- [Task statement]: What you return must match the records word for word, except that images are dropped.

[Extracted page text data]
__________________________________________________
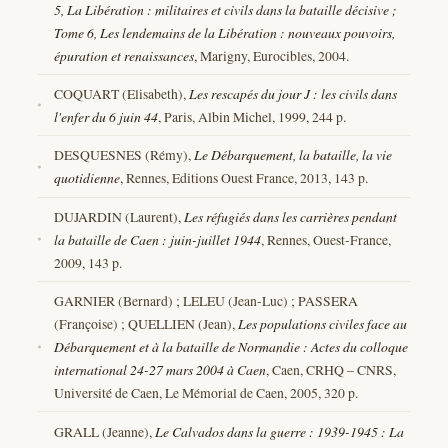
5, La Libération : militaires et civils dans la bataille décisive ;
Tome 6, Les lendemains de la Libération : nouveaux pouvoirs,
épuration et renaissances
, Marigny, Eurocibles, 2004.
COQUART (Elisabeth),
Les rescapés du jour J : les civils dans
l'enfer du 6 juin 44
, Paris, Albin Michel, 1999, 244 p.
DESQUESNES (Rémy),
Le Débarquement, la bataille, la vie
quotidienne
, Rennes, Editions Ouest France, 2013, 143 p.
DUJARDIN (Laurent),
Les réfugiés dans les carrières pendant
la bataille de Caen : juin-juillet 1944
, Rennes, Ouest-France,
2009, 143 p.
GARNIER (Bernard) ; LELEU (Jean-Luc) ; PASSERA
(Françoise) ; QUELLIEN (Jean),
Les populations civiles face au
Débarquement et à la bataille de Normandie : Actes du colloque
international 24-27 mars 2004 à Caen
, Caen, CRHQ – CNRS,
Université de Caen, Le Mémorial de Caen, 2005, 320 p.
GRALL (Jeanne),
Le Calvados dans la guerre : 1939-1945 : La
__________________________________________________
- [Problem solution]:
5, La Libération : militaires et civils dans la bataille décisive ;
Tome 6, Les lendemains de la Libération : nouveaux pouvoirs,
épuration et renaissances
, Marigny, Eurocibles, 2004.
COQUART (Elisabeth),
Les rescapés du jour J : les civils dans
l'enfer du 6 juin 44
, Paris, Albin Michel, 1999, 244 p.
DESQUESNES (Rémy),
Le Débarquement, la bataille, la vie
quotidienne
, Rennes, Editions Ouest France, 2013, 143 p.
DUJARDIN (Laurent),
Les réfugiés dans les carrières pendant
la bataille de Caen : juin-juillet 1944
, Rennes, Ouest-France,
2009, 143 p.
GARNIER (Bernard) ; LELEU (Jean-Luc) ; PASSERA
(Françoise) ; QUELLIEN (Jean),
Les populations civiles face au
Débarquement et à la bataille de Normandie : Actes du colloque
international 24-27 mars 2004 à Caen
, Caen, CRHQ – CNRS,
Université de Caen, Le Mémorial de Caen, 2005, 320 p.
GRALL (Jeanne),
Le Calvados dans la guerre : 1939-1945 : La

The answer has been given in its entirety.